#### [Passage provided]
The incident exposed the need for a uniform approach to obscenity across all states, as the anti-censorship activists were now getting bolder with their approach. Amendments were made to the Customs Act to tighten up procedure, to close the loophole for local editions of banned works, and a new Board of Review was established to act as a higher review authority than customs officials, which was given the ability to exempt from restriction works that were of “literary, artistic or scientific merit.”[6] This flimsy strengthening of obscenity law was utterly undone however with the landmark High Court of Australia case Crowe v. Graham (1968), an appeal against a conviction of obscenity in relation to two self-published magazines. Despite upholding the obscenity convictions, Justice Windeyer overturned the Hicklin Test in Australia, specifically citing Roth v United States in his decision, and formulated a new Australian test for obscenity based on the Roth Test: whether the publication would offend the modesty of the average man or woman in sexual matters.[7] The shift was subtle at the time, but it had far-reaching implications for the Portnoy’s Complaint battle that was soon to come. Thereafter, a publication declared obscene only had to answer for an offence against broad “community standards” (a community acknowledged to have a “new frankness regarding matters of sex”[8]) not against the category of “those whose minds are open to such immoral influences”—that is, primarily young people whose minds were still being formed. The two magazines in question, Censor and Obscenity, were amateurish publications, designed to do little more than thumb disapproval at obscenity laws, and contained a hodgepodge of pornographic images and selections from banned literature. Existing sources are unclear on the identity of the culprits, but they are likely to be more members of the same Reich-influenced university milieu as OZ and the university press; OZ advertised for both magazines within its own pages.

American Hurrah

A performance of the play American Hurrah at a Sydney theater became the scene of another victory for the anti-censorship cause, where a complaint from a local grandmother, who mistakenly attended the performance with her grandchild, led to threats of legal action from deputy leader of the State Government, Eric Willis. Her complaint was directed at a series of obscenities scrawled on the walls of the set during the third act of the play, a set piece intended by the playwright to shock the audience. Written by Jewish playwright Jean-Claude van Itallie, American Hurrah premiered in New York in 1966, directed by Jews Jacques Levy and Joseph Chaikin and critically explored the themes of consumerism and American involvement in the war in Vietnam. The play had gone largely unnoticed until the complaint, but the theater company agreed to remove the offending portions of the set from all performances henceforth. In response, a group of outraged intellectuals conspired to stage a free performance of the play with the offending set pieces included. Willis placed police into the audience, in order to shut down the free performance should they discover that the offending parts were included. The organizers, the “Friends of America Hurrah” which included Jews Cyril Pearl and Harry Seidler, watched on as the free performance degenerated into a pornographic spectacle:

“Two actors dressed as dolls simulated sex, wrecked the set, and drew on the walls the words fuck shit, and, a big cock up my juicy cunt. As police all over their theatre leapt to their feet, the actors jumped into the audience and made for the side doors.”[9]

Later performances of the play were restricted but the perceived heavy-handedness of Eric Willis’s approach was taking its toll. The anti-censorship cause won more converts, who felt that the mere presentation of “four-letter words” was no longer sufficient grounds for legal action.

#### [Dataset excerpts]
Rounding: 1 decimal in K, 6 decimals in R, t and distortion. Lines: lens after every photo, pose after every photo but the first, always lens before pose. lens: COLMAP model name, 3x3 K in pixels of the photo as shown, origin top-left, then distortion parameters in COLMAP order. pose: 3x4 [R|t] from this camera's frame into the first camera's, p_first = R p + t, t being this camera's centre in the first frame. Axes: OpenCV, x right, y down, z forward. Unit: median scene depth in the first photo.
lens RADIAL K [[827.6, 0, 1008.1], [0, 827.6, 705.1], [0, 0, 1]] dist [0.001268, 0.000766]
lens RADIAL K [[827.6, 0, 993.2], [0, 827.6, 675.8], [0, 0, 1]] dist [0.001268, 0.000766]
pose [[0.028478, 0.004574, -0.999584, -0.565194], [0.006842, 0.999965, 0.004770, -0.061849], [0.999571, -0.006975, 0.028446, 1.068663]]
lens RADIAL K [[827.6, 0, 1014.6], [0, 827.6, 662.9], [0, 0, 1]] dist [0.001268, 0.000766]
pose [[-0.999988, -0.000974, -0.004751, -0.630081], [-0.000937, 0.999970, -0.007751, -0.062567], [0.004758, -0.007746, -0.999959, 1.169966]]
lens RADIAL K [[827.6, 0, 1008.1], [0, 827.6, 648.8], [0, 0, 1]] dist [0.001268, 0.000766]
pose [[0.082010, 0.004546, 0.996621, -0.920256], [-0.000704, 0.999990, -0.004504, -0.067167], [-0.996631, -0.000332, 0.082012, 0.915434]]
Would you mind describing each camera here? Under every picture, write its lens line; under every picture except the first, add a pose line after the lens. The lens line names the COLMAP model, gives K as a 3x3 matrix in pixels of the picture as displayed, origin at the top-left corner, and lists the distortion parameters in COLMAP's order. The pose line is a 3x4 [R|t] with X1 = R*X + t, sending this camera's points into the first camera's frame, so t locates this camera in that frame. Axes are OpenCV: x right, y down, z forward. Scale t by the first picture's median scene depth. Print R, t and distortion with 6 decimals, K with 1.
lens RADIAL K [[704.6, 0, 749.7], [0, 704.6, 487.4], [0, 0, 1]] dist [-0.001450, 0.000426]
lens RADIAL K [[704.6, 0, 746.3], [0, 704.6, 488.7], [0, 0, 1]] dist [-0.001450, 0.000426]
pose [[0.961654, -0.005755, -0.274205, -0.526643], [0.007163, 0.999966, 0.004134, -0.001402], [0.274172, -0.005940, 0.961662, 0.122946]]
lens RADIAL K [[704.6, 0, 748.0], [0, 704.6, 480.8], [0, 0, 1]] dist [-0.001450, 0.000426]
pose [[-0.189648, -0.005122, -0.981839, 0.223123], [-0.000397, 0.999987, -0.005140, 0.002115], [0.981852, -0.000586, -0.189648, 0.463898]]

#### [Exercises to complete]
1. From the passage on Australian censorship, list every person named with both a first name and a surname.
2. Echo the portion of the passage on Australian censorship starting at "Later performances of" and ending at "for legal action.".

#### [Outputs by task]
1.
Eric Willis
Jean-Claude van Itallie
Jacques Levy
Joseph Chaikin
Cyril Pearl
Harry Seidler

2.
Later performances of the play were restricted but the perceived heavy-handedness of Eric Willis’s approach was taking its toll. The anti-censorship cause won more converts, who felt that the mere presentation of “four-letter words” was no longer sufficient grounds for legal action.